Harry Sanderson went back to his cabin with a strange feeling of exaltation and disappointment—exaltation at the recurrence of something of his old adventures, disappointment at the flushed silence with which Jessica had received the child.
CHAPTER XXIV ON SMOKEY MOUNTAIN
Jessica bore back from the town that afternoon a spirit of tremulous gladness. In the few moments of that thrilling ride and rescue, a mysterious change had been wrought in her.
In the past days her soul had been possessed by a painful agitation which she did not attempt to analyze. At moments the ingrained hatred of Hugh's act, the resentment that had been the result of that year of pain, had risen to battle for the inherent justice of things. At such times she was restless and distraite, sitting much alone, and puzzling David Stires by meaningless responses.
She could not tell him that the son whose name he never took upon his lips was so near: that he whose crime his father's pride of name had hidden, through all the months since then, had gone down with the current, shunned by honest folk, adding to his one dismal act the weight of persistent repetition! She could not tell him this, even though that son now lived without memory of the evil he had done; though he struggled under a cloud of hatred, reaching out to clean deed and high resolve.
Now, however, all distrust and trepidation had vanished. Strangely and suddenly the complex warfare in her mind had stilled. Standing with Mrs. Halloran, she had listened to the comment with shining eyes. Not that she distinguished any sudden and violent volte-face of opinion to turn persecution to popularity and make the reprobate of to-day the favorite of to-morrow. But in its very reserve she instinctively felt a new tension of respect. Suspicion and dislike aside, there was none there who would again hinder the man who had made that race with death!
For her own part, she only knew that she had no longer fear of soul or sense of irrevocable loss, or suffering. What were those old Bible words about being born again? What was that rebirth but a divine forgetting, a wiping out, a "remembering no more?" If it was the memory of his shame that had dragged him down, that memory was gone, perhaps for ever. The Hugh she now loved was not the Hugh who had sinned!

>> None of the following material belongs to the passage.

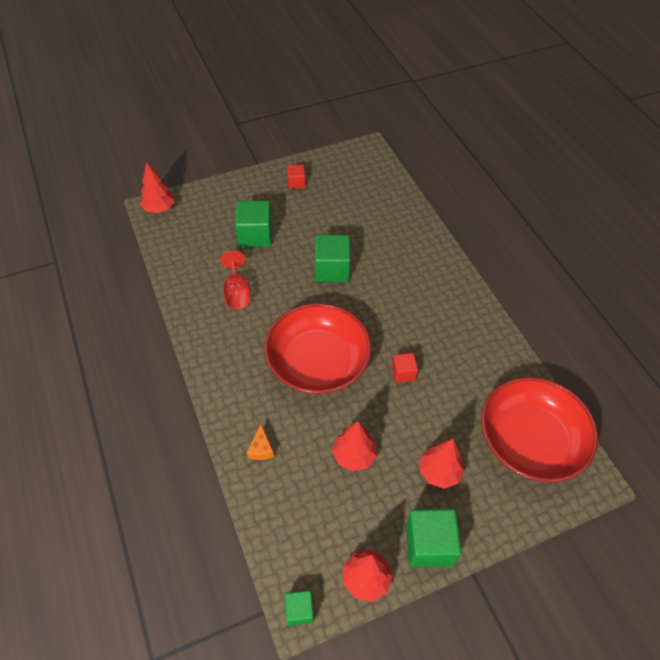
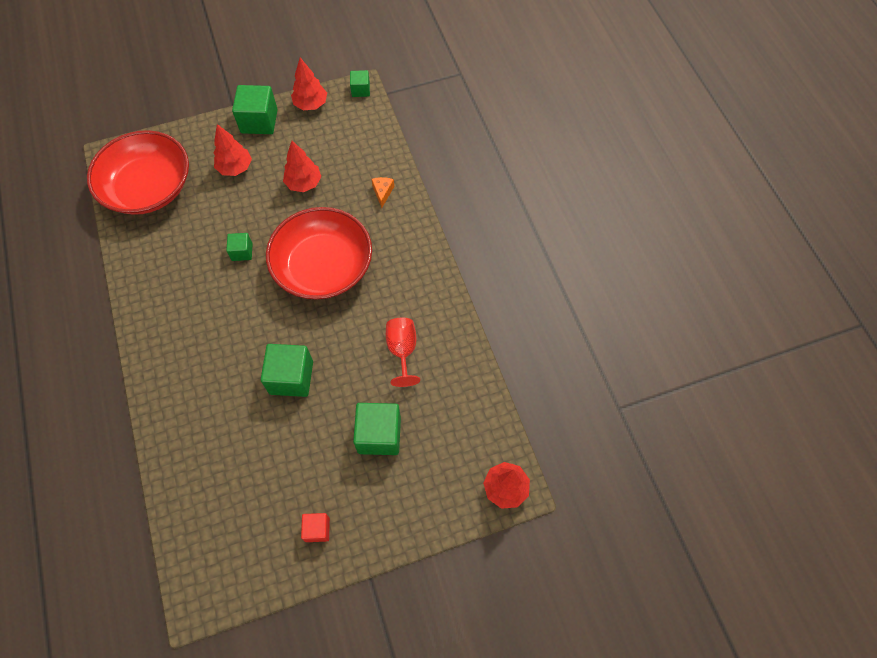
camera: 175 degrees left, 10 degrees up
(403, 373) = (242, 252): red cube -> green cube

She sat by David Stires that evening chatting gaily—he had been much weaker and more nervous of late and she would not have him told of the runaway—talking of cheerful things, radiating a glow from her own happiness that warmed the softly-lighted sick-room. All the while her heart was on the hillside where a rough cabin held him who embodied for her all the mystery and meaning of life. By a kind of clairvoyance she saw him sitting in the snug firelight, thinking perhaps of the instant their eyes had met. She did not guess that for him that moment had held an added pang.